Parents have been told by district officials that closing a school is the easiest way for the district to save money, she said.
"This is not responsible management of our children, communities, education system or finances," she said. "As we all know, the easiest choices are not always the right ones."
Paul Bennett, an education consultant and professor from Halifax, says the process now underway is "a travesty."
Three schools, in Lorne, Pennfield, and Coles Island, are already scheduled to close before September, while several others are being studied.
The provincial government also recently introduced new criteria for districts, stipulating that they must launch a study for any school with fewer than 100 students or that is at 30 per cent or less of its student capacity.
This policy was put into place to take into consideration the different options, and the different points of view.- Serge Rousselle, education minister
That change means an additional 42 schools will be studied for possible closure before September 2016.
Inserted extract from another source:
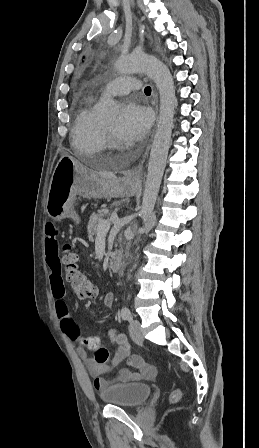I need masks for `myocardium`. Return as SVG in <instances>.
<instances>
[{"label": "myocardium", "instance_id": "myocardium-1", "mask_svg": "<svg viewBox=\"0 0 259 448\" xmlns=\"http://www.w3.org/2000/svg\"><path fill=\"white\" fill-rule=\"evenodd\" d=\"M102 132L105 140L110 143L112 148L115 149L119 148V144H117L116 141L114 140L112 132L104 124H102ZM83 157L84 155L82 153H79V159H82Z\"/></svg>", "mask_w": 259, "mask_h": 448}]
</instances>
Bennett says New Brunswick should adopt a process similar to Nova Scotia's, which he says gives communities more time to look at factors such as community impact, possible alternate uses for parts of the building, and the added cost of busing students to consolidated schools farther away.
But Rousselle points out policy 409 already considers those very factors.
"This policy was put into place to take into consideration the different options, and the different points of view," the minister said. "You can ask Dr. Bennett. You can ask him if he believes that our policy is looking at the different elements, and he will recognize that, I'm sure."
Policy 409 was drafted after 1997 protests in the Acadian Peninsula over the planned closures of two rural schools.
Rousselle says he was happy to meet with the coalition on Tuesday but suggested the policy is unlikely to change.
Rousselle points out that only district education councils can recommend closures. His only role is to approve or reject a closure. He can't overrule a decision to keep a school open.
"We have to respect decisions taken at the local level," he said. If a district decides to keep a school open, he added, "it doesn't even reach my office."